── DATA EXTRACTS ──

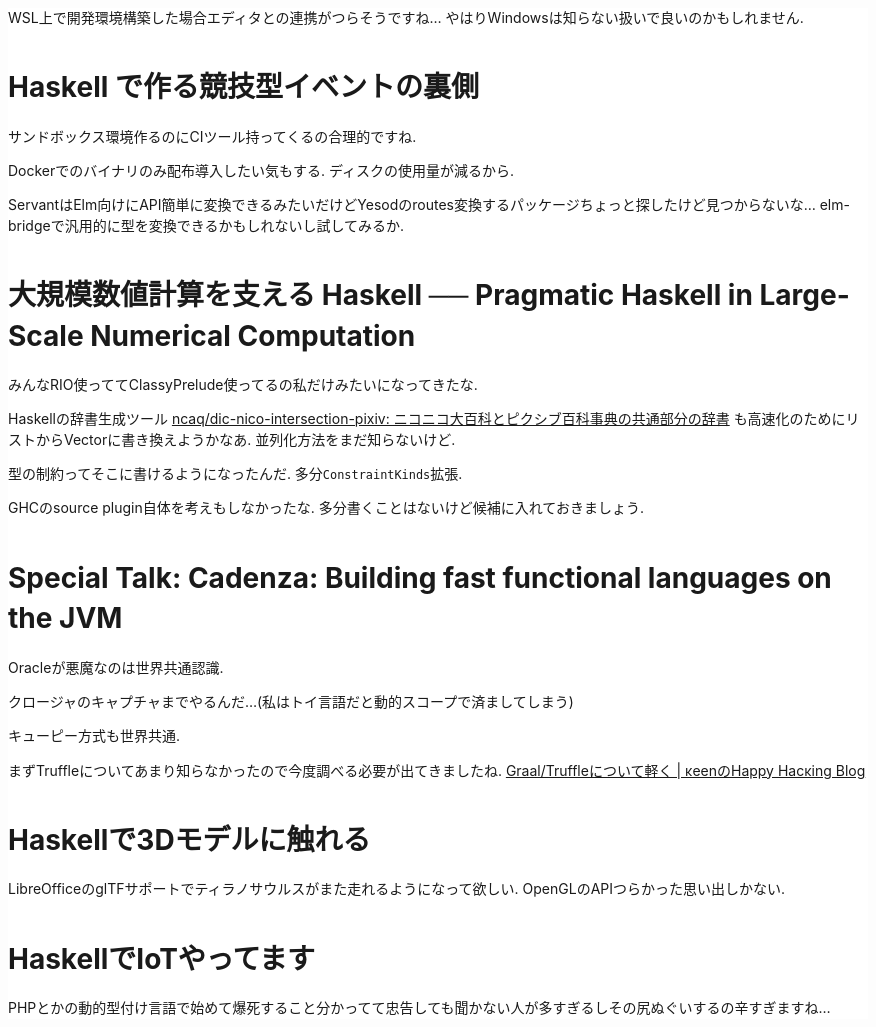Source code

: WSL上で開発環境構築した場合エディタとの連携がつらそうですね…
やはりWindowsは知らない扱いで良いのかもしれません.

# Haskell で作る競技型イベントの裏側

サンドボックス環境作るのにCIツール持ってくるの合理的ですね.

Dockerでのバイナリのみ配布導入したい気もする.
ディスクの使用量が減るから.

ServantはElm向けにAPI簡単に変換できるみたいだけどYesodのroutes変換するパッケージちょっと探したけど見つからないな…
elm-bridgeで汎用的に型を変換できるかもしれないし試してみるか.

# 大規模数値計算を支える Haskell ── Pragmatic Haskell in Large-Scale Numerical Computation

みんなRIO使っててClassyPrelude使ってるの私だけみたいになってきたな.

Haskellの辞書生成ツール
[ncaq/dic-nico-intersection-pixiv: ニコニコ大百科とピクシブ百科事典の共通部分の辞書](https://github.com/ncaq/dic-nico-intersection-pixiv)
も高速化のためにリストからVectorに書き換えようかなあ.
並列化方法をまだ知らないけど.

型の制約ってそこに書けるようになったんだ.
多分`ConstraintKinds`拡張.

GHCのsource plugin自体を考えもしなかったな.
多分書くことはないけど候補に入れておきましょう.

# Special Talk: Cadenza: Building fast functional languages on the JVM

Oracleが悪魔なのは世界共通認識.

クロージャのキャプチャまでやるんだ…(私はトイ言語だと動的スコープで済ましてしまう)

キューピー方式も世界共通.

まずTruffleについてあまり知らなかったので今度調べる必要が出てきましたね.
[Graal/Truffleについて軽く | κeenのHappy Hacκing Blog](https://keens.github.io/blog/2017/12/13/graal_trufflenitsuitekaruku/)

# Haskellで3Dモデルに触れる

LibreOfficeのglTFサポートでティラノサウルスがまた走れるようになって欲しい.
OpenGLのAPIつらかった思い出しかない.

# HaskellでIoTやってます

PHPとかの動的型付け言語で始めて爆死すること分かってて忠告しても聞かない人が多すぎるしその尻ぬぐいするの辛すぎますね…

───

Reproduce the data above verbatim, leaving out any pictures.

Source code

: WSL上で開発環境構築した場合エディタとの連携がつらそうですね…
やはりWindowsは知らない扱いで良いのかもしれません.

# Haskell で作る競技型イベントの裏側

サンドボックス環境作るのにCIツール持ってくるの合理的ですね.

Dockerでのバイナリのみ配布導入したい気もする.
ディスクの使用量が減るから.

ServantはElm向けにAPI簡単に変換できるみたいだけどYesodのroutes変換するパッケージちょっと探したけど見つからないな…
elm-bridgeで汎用的に型を変換できるかもしれないし試してみるか.

# 大規模数値計算を支える Haskell ── Pragmatic Haskell in Large-Scale Numerical Computation

みんなRIO使っててClassyPrelude使ってるの私だけみたいになってきたな.

Haskellの辞書生成ツール
[ncaq/dic-nico-intersection-pixiv: ニコニコ大百科とピクシブ百科事典の共通部分の辞書](https://github.com/ncaq/dic-nico-intersection-pixiv)
も高速化のためにリストからVectorに書き換えようかなあ.
並列化方法をまだ知らないけど.

型の制約ってそこに書けるようになったんだ.
多分`ConstraintKinds`拡張.

GHCのsource plugin自体を考えもしなかったな.
多分書くことはないけど候補に入れておきましょう.

# Special Talk: Cadenza: Building fast functional languages on the JVM

Oracleが悪魔なのは世界共通認識.

クロージャのキャプチャまでやるんだ…(私はトイ言語だと動的スコープで済ましてしまう)

キューピー方式も世界共通.

まずTruffleについてあまり知らなかったので今度調べる必要が出てきましたね.
[Graal/Truffleについて軽く | κeenのHappy Hacκing Blog](https://keens.github.io/blog/2017/12/13/graal_trufflenitsuitekaruku/)

# Haskellで3Dモデルに触れる

LibreOfficeのglTFサポートでティラノサウルスがまた走れるようになって欲しい.
OpenGLのAPIつらかった思い出しかない.

# HaskellでIoTやってます

PHPとかの動的型付け言語で始めて爆死すること分かってて忠告しても聞かない人が多すぎるしその尻ぬぐいするの辛すぎますね…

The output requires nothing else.